Tipsheet

Dem Governor Vetoes Trans Student Bathroom Bill

This week, Arizona Gov. Katie Hobbs, a Democrat, vetoed a bill backed by Republicans that would have put requirements in place regarding which bathrooms transgender students can use. 

The legislation, Senate Bill 1040, would have required transgender students to use public school bathrooms and locker rooms that align with their biological sex instead of their gender identity. Legislation like this would protect women’s spaces from males who identify as women, which Townhall has covered.

In her veto letter, Hobbs described the bill as “discriminatory” and claimed that it “harms” transgender children. 

“Senate Bill 1040 is yet another discriminatory act against LGBTQ+ youth passed by the majority at the state Legislature," Hobbs wrote in her veto letter. "I will veto every bill that aims to attack and harm children."

According to AZCentral, state Sen. John Kavanagh, a Republican sponsor of the bill, said that Hobbs has forgotten about the privacy needs of “innocent young girls” and said that Democrats are “catering to an extremist culture by pushing ‘gender neutrality’ as a means to win political points from their liberal base.” 

In an interview with the outlet, Kavanagh said that he would draft a similar bill as a “shower bill,” because showers are areas where girls “require the most privacy.”

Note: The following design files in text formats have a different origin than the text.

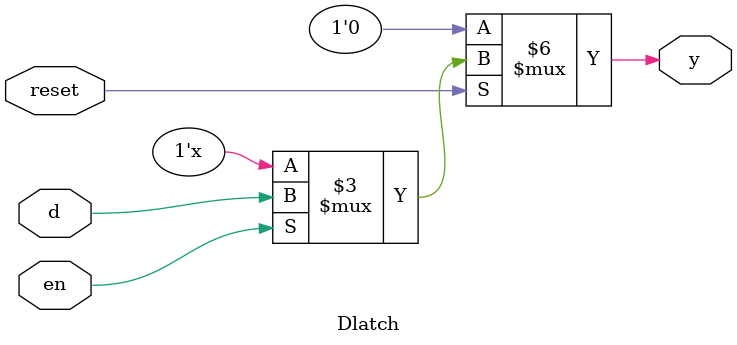
<source format=v>
module Dlatch(input d,
              input en,
              input reset,
              output reg y
             );
  always@*
    if(!reset)
      y <= 0;
  
  else if (en)
    y <= d;
  
endmodule	

</source>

“Hopefully she’ll [Hobbs] respect the right of young girls to not be standing naked next to biological males who identify as females in the showers,” he reportedly said.

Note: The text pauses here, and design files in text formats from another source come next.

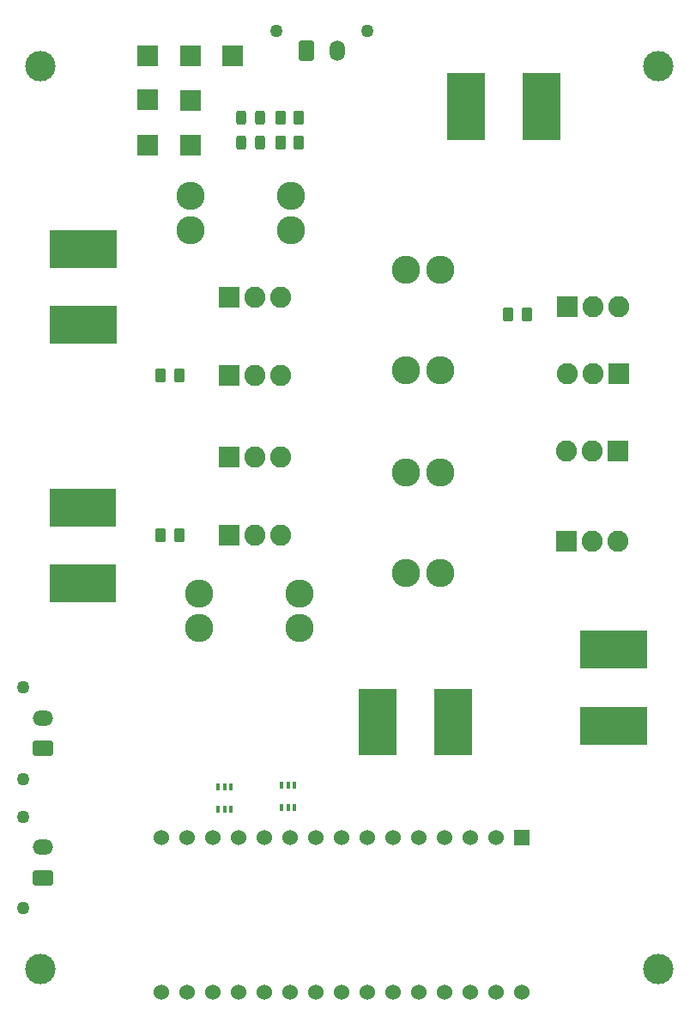
<source format=gts>
G04 #@! TF.GenerationSoftware,KiCad,Pcbnew,8.0.1*
G04 #@! TF.CreationDate,2024-04-15T13:35:02-05:00*
G04 #@! TF.ProjectId,Power-Secondary,506f7765-722d-4536-9563-6f6e64617279,rev?*
G04 #@! TF.SameCoordinates,Original*
G04 #@! TF.FileFunction,Soldermask,Top*
G04 #@! TF.FilePolarity,Negative*
%FSLAX46Y46*%
G04 Gerber Fmt 4.6, Leading zero omitted, Abs format (unit mm)*
G04 Created by KiCad (PCBNEW 8.0.1) date 2024-04-15 13:35:02*
%MOMM*%
%LPD*%
G01*
G04 APERTURE LIST*
G04 Aperture macros list*
%AMRoundRect*
0 Rectangle with rounded corners*
0 $1 Rounding radius*
0 $2 $3 $4 $5 $6 $7 $8 $9 X,Y pos of 4 corners*
0 Add a 4 corners polygon primitive as box body*
4,1,4,$2,$3,$4,$5,$6,$7,$8,$9,$2,$3,0*
0 Add four circle primitives for the rounded corners*
1,1,$1+$1,$2,$3*
1,1,$1+$1,$4,$5*
1,1,$1+$1,$6,$7*
1,1,$1+$1,$8,$9*
0 Add four rect primitives between the rounded corners*
20,1,$1+$1,$2,$3,$4,$5,0*
20,1,$1+$1,$4,$5,$6,$7,0*
20,1,$1+$1,$6,$7,$8,$9,0*
20,1,$1+$1,$8,$9,$2,$3,0*%
G04 Aperture macros list end*
%ADD10R,3.430000X3.780000*%
%ADD11C,3.000000*%
%ADD12R,0.400000X0.750000*%
%ADD13R,2.085000X2.085000*%
%ADD14C,2.085000*%
%ADD15R,2.000000X2.000000*%
%ADD16RoundRect,0.243750X-0.243750X-0.456250X0.243750X-0.456250X0.243750X0.456250X-0.243750X0.456250X0*%
%ADD17R,3.780000X3.430000*%
%ADD18RoundRect,0.250000X0.262500X0.450000X-0.262500X0.450000X-0.262500X-0.450000X0.262500X-0.450000X0*%
%ADD19C,2.780000*%
%ADD20C,1.270000*%
%ADD21RoundRect,0.250001X0.759999X-0.499999X0.759999X0.499999X-0.759999X0.499999X-0.759999X-0.499999X0*%
%ADD22O,2.020000X1.500000*%
%ADD23R,1.524000X1.524000*%
%ADD24C,1.524000*%
%ADD25RoundRect,0.250000X-0.262500X-0.450000X0.262500X-0.450000X0.262500X0.450000X-0.262500X0.450000X0*%
%ADD26RoundRect,0.250001X-0.499999X-0.759999X0.499999X-0.759999X0.499999X0.759999X-0.499999X0.759999X0*%
%ADD27O,1.500000X2.020000*%
G04 APERTURE END LIST*
D10*
X213180000Y-86000000D03*
X210000000Y-86000000D03*
X213180000Y-93490000D03*
X210000000Y-93490000D03*
D11*
X216000000Y-117500000D03*
X155000000Y-28500000D03*
D12*
X180100000Y-99400000D03*
X179450000Y-99400000D03*
X178800000Y-99400000D03*
X178800000Y-101600000D03*
X179450000Y-101600000D03*
X180100000Y-101600000D03*
D13*
X173670000Y-51250000D03*
D14*
X176210000Y-51250000D03*
X178750000Y-51250000D03*
D15*
X165600000Y-31800000D03*
D10*
X157630000Y-79495000D03*
X160810000Y-79495000D03*
X157630000Y-72005000D03*
X160810000Y-72005000D03*
D13*
X173670000Y-74750000D03*
D14*
X176210000Y-74750000D03*
X178750000Y-74750000D03*
D11*
X155000000Y-117500000D03*
D16*
X174802500Y-33600000D03*
X176677500Y-33600000D03*
D17*
X195750000Y-94740000D03*
X195750000Y-91560000D03*
X188260000Y-94740000D03*
X188260000Y-91560000D03*
D13*
X206920000Y-75345000D03*
D14*
X209460000Y-75345000D03*
X212000000Y-75345000D03*
D18*
X180512500Y-36000000D03*
X178687500Y-36000000D03*
X180525000Y-33600000D03*
X178700000Y-33600000D03*
D19*
X191090000Y-58460000D03*
X194490000Y-58460000D03*
X191090000Y-48540000D03*
X194490000Y-48540000D03*
D15*
X169800000Y-36300000D03*
D20*
X153290000Y-111500000D03*
X153290000Y-102500000D03*
D21*
X155250000Y-108500000D03*
D22*
X155250000Y-105500000D03*
D11*
X216000000Y-28500000D03*
D10*
X157635000Y-54000000D03*
X160815000Y-54000000D03*
X157635000Y-46510000D03*
X160815000Y-46510000D03*
D15*
X169800000Y-31900000D03*
D19*
X170640000Y-80500000D03*
X170640000Y-83900000D03*
X180560000Y-80500000D03*
X180560000Y-83900000D03*
D23*
X202540000Y-104500000D03*
D24*
X200000000Y-104500000D03*
X197460000Y-104500000D03*
X194920000Y-104500000D03*
X192380000Y-104500000D03*
X189840000Y-104500000D03*
X187300000Y-104500000D03*
X184760000Y-104500000D03*
X182220000Y-104500000D03*
X179680000Y-104500000D03*
X177140000Y-104500000D03*
X174600000Y-104500000D03*
X172060000Y-104500000D03*
X169520000Y-104500000D03*
X166980000Y-104500000D03*
X166980000Y-119740000D03*
X169520000Y-119740000D03*
X172060000Y-119740000D03*
X174600000Y-119740000D03*
X177140000Y-119740000D03*
X179680000Y-119740000D03*
X182220000Y-119740000D03*
X184760000Y-119740000D03*
X187300000Y-119740000D03*
X189840000Y-119740000D03*
X192380000Y-119740000D03*
X194920000Y-119740000D03*
X197460000Y-119740000D03*
X200000000Y-119740000D03*
X202540000Y-119740000D03*
D25*
X166887500Y-59000000D03*
X168712500Y-59000000D03*
D17*
X197005000Y-30880000D03*
X197005000Y-34060000D03*
X204495000Y-30880000D03*
X204495000Y-34060000D03*
D13*
X173670000Y-59000000D03*
D14*
X176210000Y-59000000D03*
X178750000Y-59000000D03*
D16*
X174790000Y-35995000D03*
X176665000Y-35995000D03*
D13*
X212040000Y-58805000D03*
D14*
X209500000Y-58805000D03*
X206960000Y-58805000D03*
D25*
X201175000Y-53000000D03*
X203000000Y-53000000D03*
D13*
X173670000Y-67000000D03*
D14*
X176210000Y-67000000D03*
X178750000Y-67000000D03*
D13*
X206960000Y-52250000D03*
D14*
X209500000Y-52250000D03*
X212040000Y-52250000D03*
D20*
X153290000Y-98750000D03*
X153290000Y-89750000D03*
D21*
X155250000Y-95750000D03*
D22*
X155250000Y-92750000D03*
D25*
X166875000Y-74700000D03*
X168700000Y-74700000D03*
D15*
X165600000Y-36250000D03*
X165600000Y-27450000D03*
D19*
X169790000Y-41300000D03*
X169790000Y-44700000D03*
X179710000Y-41300000D03*
X179710000Y-44700000D03*
D15*
X174000000Y-27500000D03*
D19*
X194450000Y-68540000D03*
X191050000Y-68540000D03*
X194450000Y-78460000D03*
X191050000Y-78460000D03*
D12*
X173850000Y-99500000D03*
X173200000Y-99500000D03*
X172550000Y-99500000D03*
X172550000Y-101700000D03*
X173200000Y-101700000D03*
X173850000Y-101700000D03*
D13*
X212000000Y-66405000D03*
D14*
X209460000Y-66405000D03*
X206920000Y-66405000D03*
D20*
X178300000Y-25040000D03*
X187300000Y-25040000D03*
D26*
X181300000Y-27000000D03*
D27*
X184300000Y-27000000D03*
D15*
X169800000Y-27500000D03*
M02*

</source>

In March, House Republicans introduced a bill meant to protect parents rights in education, dubbed the Parents Bill of Rights. On the day the bill was introduced at the United States Capitol, a father named Scott Smith shared that his daughter was sexually assaulted by “a boy wearing a skirt” in a girls’ bathroom at her school. 

“Eighteen months ago I was arrested at a Loudoun County school board meeting. I was restrained, tackled and charged with disorderly conduct and slandered in the media across the world. But my real crime was voicing my concerns as a parent and standing up for my family and my community,” he said. “I went to the school board meeting to speak up for my daughter and to get some answers that we deserved. Instead of putting her safety and the safety of other students first, the Loudoun County school board tried to hide the facts and protect their administrators at all costs. We now know that three girls were attacked by the same now-convicted sexual predator.”